В невероятной, небывалой тишине любовники падают мертвыми.

Я в ужасе оборачиваюсь и вижу, как расходится дымок, вылетающий из ствола револьвера, который держит стоящий рядом со мной мужчина. Он откидывает капюшон и – боже мой, я обнаруживаю, что это мой отец! Мой отец застрелил Анну и Никиту!

Сердце у меня падает, падает… вся злость уходит из него, я не чувствую ничего, кроме лютого горя: ведь отныне Никита воистину потерян для меня навсегда!

Я снова смотрю на поверженных любовников – и теперь вижу их лица. Это Анна, да, я узнаю ее обычную полуулыбку, не то дразнящую, бесшабашную, не то печальную, как бы прощальную… – теперь уж точно прощальную! – но мужчина – не Никита. Это Максим, наш танцор-красавец, брат Мии!

Я снова оборачиваюсь к отцу… да ведь это не отец! Это Никита стоит рядом со мной и смотрит своими необычайно яркими глазами со странным выражением. Я так счастлива, что он жив, что отец не убил его! Бросаюсь ему на шею, обнимаю, надеясь (ну да, я всегда без толку на это надеялась!), что и он меня сейчас обнимет… и тут же чувствую, что руки мои обнимают пустоту.
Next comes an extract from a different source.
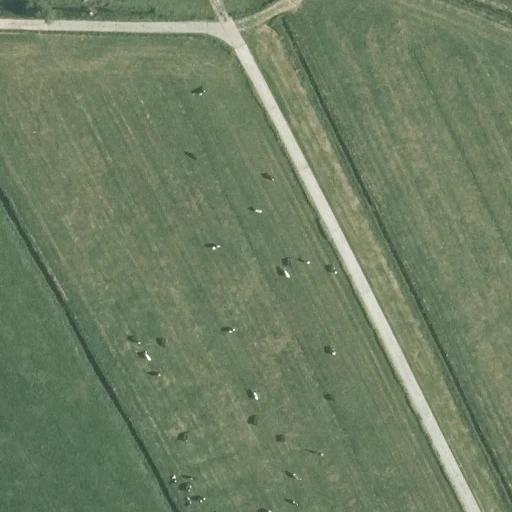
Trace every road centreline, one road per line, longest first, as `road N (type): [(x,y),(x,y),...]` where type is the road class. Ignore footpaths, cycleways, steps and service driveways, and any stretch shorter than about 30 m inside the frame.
road 1 (track): [(470,511),(215,0)]
road 2 (track): [(0,22),(231,31)]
Я одна. Ледяной туман сомкнулся вокруг, я не вижу убитой Анны и ее любовника, а слышу только удаляющиеся шаги Никиты и его голос:

– Благословляю вас, милая девочка…

Боже ты мой, даже и сейчас, когда я привыкла к этому сну, когда вполне понимаю его смысл и даже, честно признаюсь, мне его порою недостает, – даже сейчас я просыпаюсь после него в слезах. Что же говорить о моих пробуждениях тогда, в те годы, когда моя сердечная рана была еще совсем свежа?

Моя подушка, без преувеличения могу сказать, была мокрой насквозь. Я вставала с опухшими веками и всерьез боялась, что это будет замечено однажды хозяином, что это может стать концом моей карьеры: ведь ценились не только наши фигурки, но и наша фарфоровая красота! И я еще больше ненавидела Анну: вот ведьма, думала я, она даже и теперь, когда мы не видимся, даже во сне продолжает портить мне жизнь!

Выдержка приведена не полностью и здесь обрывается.